→ **WORK TASK A**:
According to the blog post, how many consecutive c3 congresses had the author attended as of 23c3?
→ **WORK TASK B**:
Set down the blog post word for word between "No, I’m not" and "participate in that.", inclusive.
→ **WORK TASK C**:
In the blog post, why does the author decline to make predictions for 2007?

→ **SELECTED EXCERPT**:
No, I’m not dead yet
January 9th, 2007 by iljaBeen a while since I blogged. I’ve been busy you know, xmas, 23c3, newyears, recovering from all that, ….
So, euh, happy new year to those 2 people that read my blog (even tho it’s more then a week late). I guess it’s customary to make predictions for 2007, however, I’m not going to do that. When people do that, they’re either safe bets or total bullshit !, I won’t participate in that.
Since I haven’t blogged in a while this blogpost will be a mix of things I wanted to blog about in the past 3 weeks.
I guess I’ll start of with my “report” on 23c3. Man was that awesome ! It was my 5th c3 congress (in a row). And as usual, it rocked ! getting drunk, sleep deprived, socializing and wachting talks for 4 days. 2 of those talks were even mine.

[Figure understanding items]

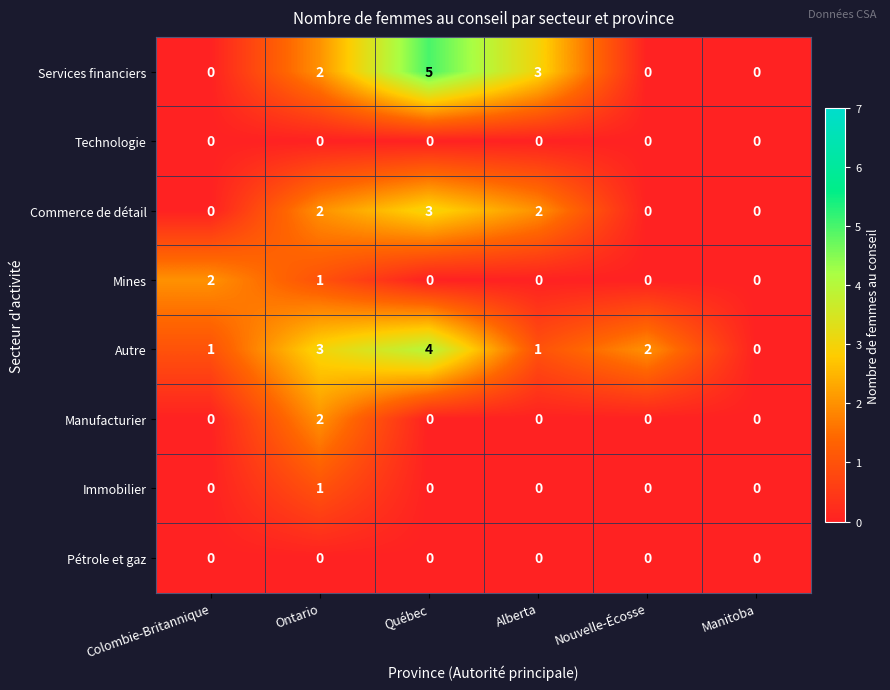

Between Québec and Nouvelle-Écosse, which series saw the biggest shift?

Services financiers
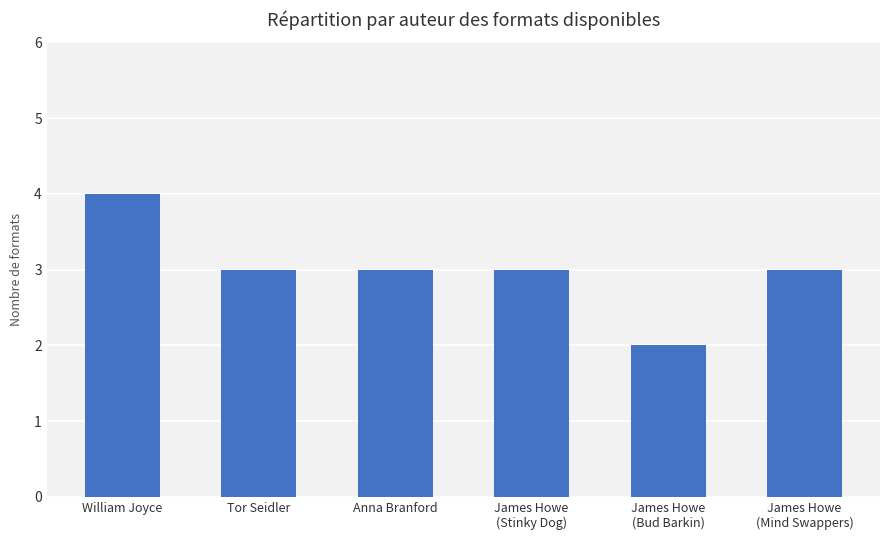

What is the label of the 4th bar from the left?

James Howe
(Stinky Dog)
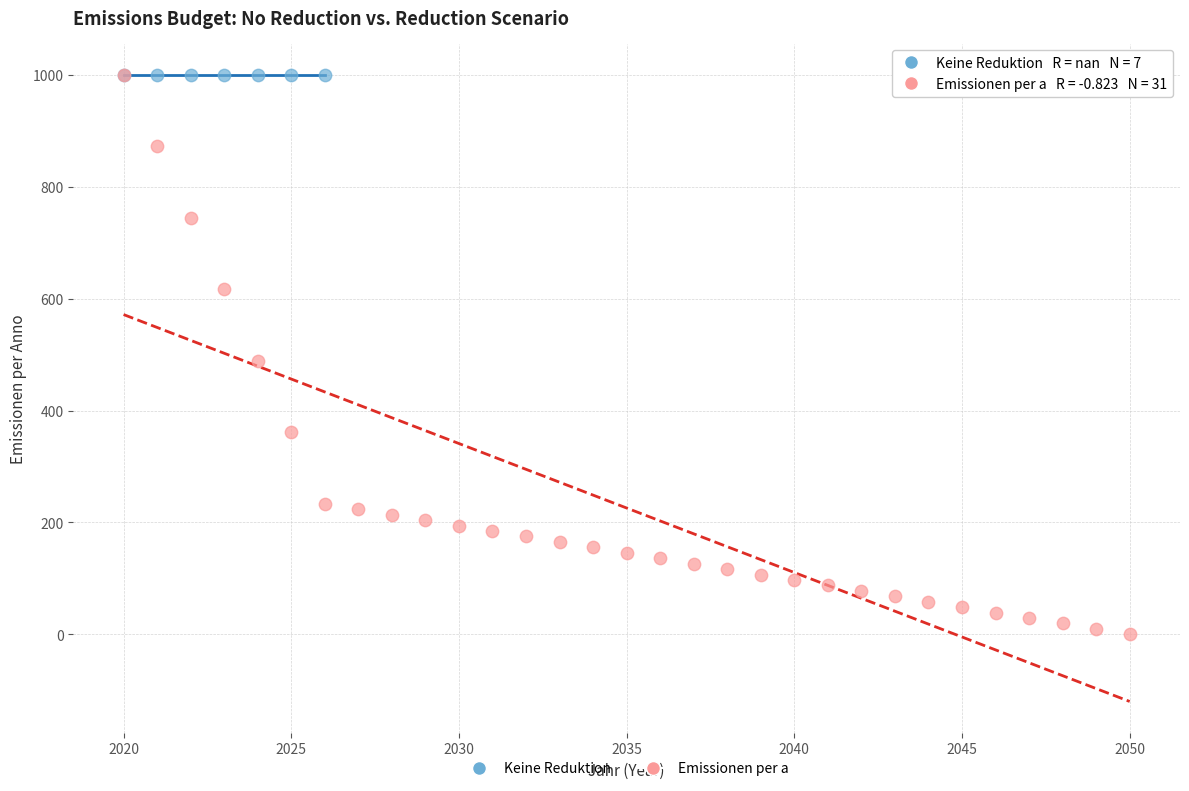

Which series contains the lowest Y value?

Emissionen per a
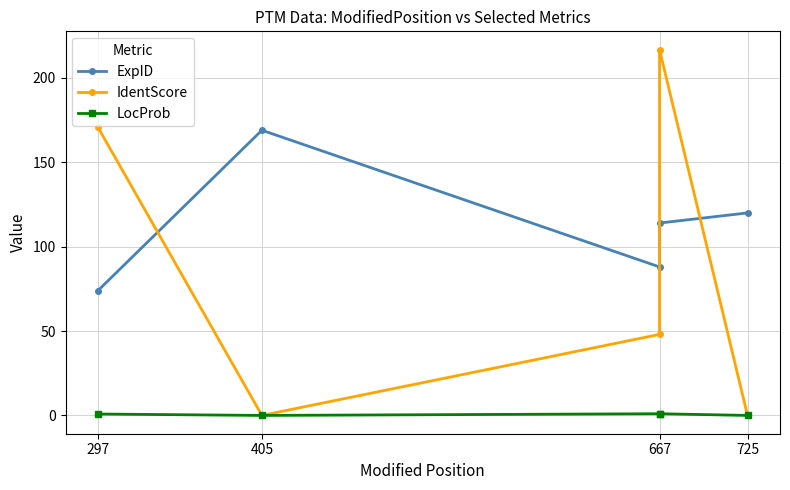

How many categories are shown in the chart?

5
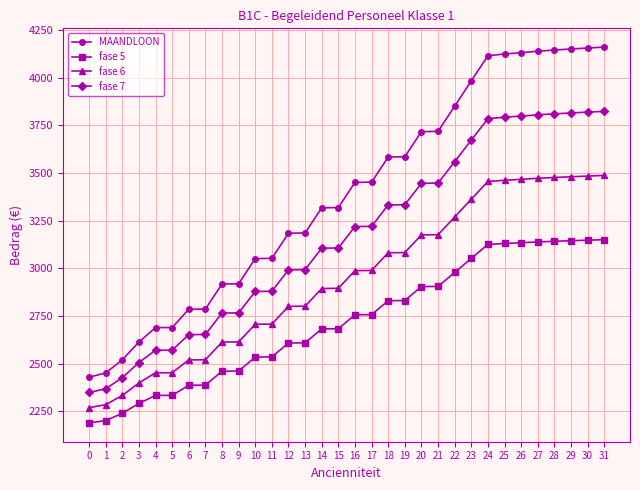

What is the average value of the fase 6 series?

2942.8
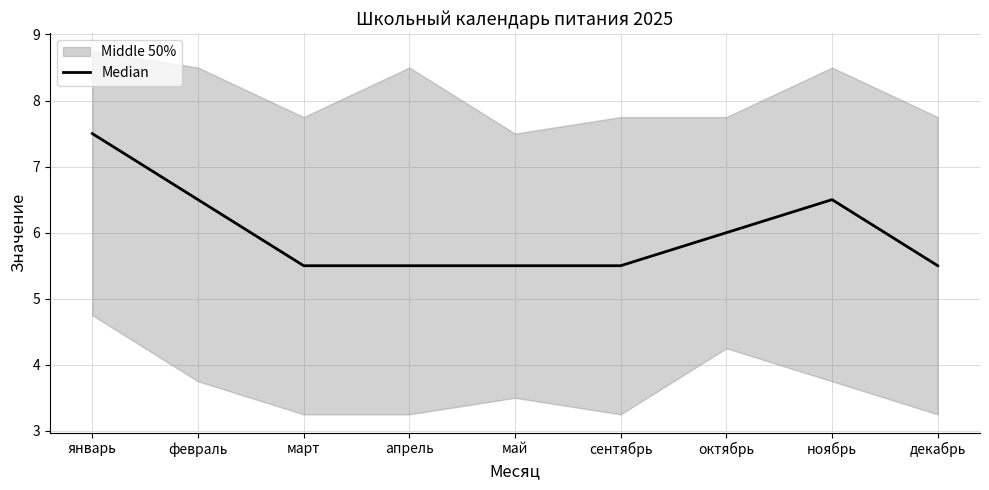

Which has a higher value, ноябрь or сентябрь?

ноябрь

→ **TASK OUTPUT A**:
Five; 23c3 was the author's fifth in a row.

→ **TASK OUTPUT B**:
No, I’m not dead yet
January 9th, 2007 by iljaBeen a while since I blogged. I’ve been busy you know, xmas, 23c3, newyears, recovering from all that, ….
So, euh, happy new year to those 2 people that read my blog (even tho it’s more then a week late). I guess it’s customary to make predictions for 2007, however, I’m not going to do that. When people do that, they’re either safe bets or total bullshit !, I won’t participate in that.

→ **TASK OUTPUT C**:
The author says that when people make such predictions, they are either safe bets or total nonsense, so the author won't take part.